**Passage:**
──────────

Wilson is a village in Belmont and Monroe counties in the U.S. state of Ohio. The population was 129 at the 2020 census. It is part of the Wheeling metropolitan area.

==Geography==

According to the United States Census Bureau, the village has a total area of 0.47 sqmi, of which 0.41 sqmi is land and 0.06 sqmi is water.

==Demographics==

Historical population
| Census | Pop. | Note | %± |
| 1960 | 90 |  | — |
| 1970 | 133 |  | 47.8% |
| 1980 | 136 |  | 2.3% |
| 1990 | 136 |  | 0.0% |
| 2000 | 118 |  | −13.2% |
| 2010 | 125 |  | 5.9% |
| 2020 | 129 |  | 3.2% |
U.S. Decennial Census

===2010 census===
At the 2010 census there were 125 people, 56 households, and 37 families living in the village. The population density was 304.9 PD/sqmi. There were 68 housing units at an average density of 165.9 /sqmi. The racial makeup of the village was 96.0% White and 4.0% from two or more races. Hispanic or Latino of any race were 2.4%.

Of the 56 households 21.4% had children under the age of 18 living with them, 57.1% were married couples living together, 3.6% had a female householder with no husband present, 5.4% had a male householder with no wife present, and 33.9% were non-families. 32.1% of households were one person and 19.6% were one person aged 65 or older. The average household size was 2.23 and the average family size was 2.84.

The median age in the village was 49.8 years. 20% of residents were under the age of 18; 7.2% were between the ages of 18 and 24; 15.2% were from 25 to 44; 32% were from 45 to 64; and 25.6% were 65 or older. The gender makeup of the village was 52.8% male and 47.2% female.

──────────

(Stored items from a collection)
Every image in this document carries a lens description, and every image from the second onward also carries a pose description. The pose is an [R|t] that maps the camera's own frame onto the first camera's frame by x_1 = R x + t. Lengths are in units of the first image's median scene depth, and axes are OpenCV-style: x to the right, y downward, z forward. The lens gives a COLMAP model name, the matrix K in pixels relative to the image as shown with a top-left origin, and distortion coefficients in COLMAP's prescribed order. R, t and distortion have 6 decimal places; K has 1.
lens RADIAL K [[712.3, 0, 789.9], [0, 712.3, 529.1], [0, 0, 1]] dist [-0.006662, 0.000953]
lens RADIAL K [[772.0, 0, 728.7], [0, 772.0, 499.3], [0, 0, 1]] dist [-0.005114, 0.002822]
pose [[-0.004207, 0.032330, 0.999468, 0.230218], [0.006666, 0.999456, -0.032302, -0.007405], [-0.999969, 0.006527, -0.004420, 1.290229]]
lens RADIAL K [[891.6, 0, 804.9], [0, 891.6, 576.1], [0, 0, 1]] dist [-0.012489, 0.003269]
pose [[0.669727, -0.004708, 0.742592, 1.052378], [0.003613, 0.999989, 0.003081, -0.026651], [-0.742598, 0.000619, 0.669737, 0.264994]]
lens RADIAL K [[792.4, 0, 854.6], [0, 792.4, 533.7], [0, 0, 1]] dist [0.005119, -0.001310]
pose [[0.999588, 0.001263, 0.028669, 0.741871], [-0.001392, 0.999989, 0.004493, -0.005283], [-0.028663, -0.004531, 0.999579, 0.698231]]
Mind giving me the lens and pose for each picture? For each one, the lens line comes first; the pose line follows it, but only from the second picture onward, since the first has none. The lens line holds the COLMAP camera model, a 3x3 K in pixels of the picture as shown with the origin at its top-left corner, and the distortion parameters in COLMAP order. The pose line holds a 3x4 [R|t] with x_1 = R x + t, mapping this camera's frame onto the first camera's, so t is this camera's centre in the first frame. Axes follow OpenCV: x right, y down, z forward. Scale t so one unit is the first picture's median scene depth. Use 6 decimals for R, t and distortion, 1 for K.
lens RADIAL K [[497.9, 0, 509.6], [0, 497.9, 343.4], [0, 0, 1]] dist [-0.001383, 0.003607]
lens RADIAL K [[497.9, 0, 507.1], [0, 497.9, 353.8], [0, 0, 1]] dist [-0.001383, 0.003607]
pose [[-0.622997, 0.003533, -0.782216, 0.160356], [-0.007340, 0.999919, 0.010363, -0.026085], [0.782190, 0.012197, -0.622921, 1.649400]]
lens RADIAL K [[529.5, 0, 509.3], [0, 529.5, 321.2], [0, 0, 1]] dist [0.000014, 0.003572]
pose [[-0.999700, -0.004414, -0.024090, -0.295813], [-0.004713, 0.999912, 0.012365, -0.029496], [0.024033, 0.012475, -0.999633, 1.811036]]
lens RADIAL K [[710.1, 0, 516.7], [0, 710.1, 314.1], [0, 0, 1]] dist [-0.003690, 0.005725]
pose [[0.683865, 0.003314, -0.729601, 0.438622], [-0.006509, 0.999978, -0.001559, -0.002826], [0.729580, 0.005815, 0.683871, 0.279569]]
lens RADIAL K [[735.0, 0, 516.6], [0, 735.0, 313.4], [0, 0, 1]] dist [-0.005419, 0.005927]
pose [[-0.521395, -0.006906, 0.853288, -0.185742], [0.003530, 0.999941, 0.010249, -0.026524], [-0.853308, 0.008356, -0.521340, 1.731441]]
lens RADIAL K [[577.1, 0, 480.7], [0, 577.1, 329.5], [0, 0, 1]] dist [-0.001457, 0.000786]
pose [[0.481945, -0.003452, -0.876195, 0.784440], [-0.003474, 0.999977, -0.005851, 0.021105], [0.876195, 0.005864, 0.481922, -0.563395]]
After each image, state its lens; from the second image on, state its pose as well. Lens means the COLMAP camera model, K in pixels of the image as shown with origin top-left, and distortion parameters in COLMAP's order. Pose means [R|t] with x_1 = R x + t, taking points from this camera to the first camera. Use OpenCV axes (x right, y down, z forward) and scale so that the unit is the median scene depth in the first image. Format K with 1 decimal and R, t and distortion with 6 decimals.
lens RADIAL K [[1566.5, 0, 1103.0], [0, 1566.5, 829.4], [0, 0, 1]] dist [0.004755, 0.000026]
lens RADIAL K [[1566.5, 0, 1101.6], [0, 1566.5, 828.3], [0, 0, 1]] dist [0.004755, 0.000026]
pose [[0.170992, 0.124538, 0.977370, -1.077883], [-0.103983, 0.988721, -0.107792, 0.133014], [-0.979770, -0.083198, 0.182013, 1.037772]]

──────────

**Work order:**
According to the passage on Wilson, Ohio, what was the median age in the village at the 2010 census?

**Solution to the problem:**
49.8 years.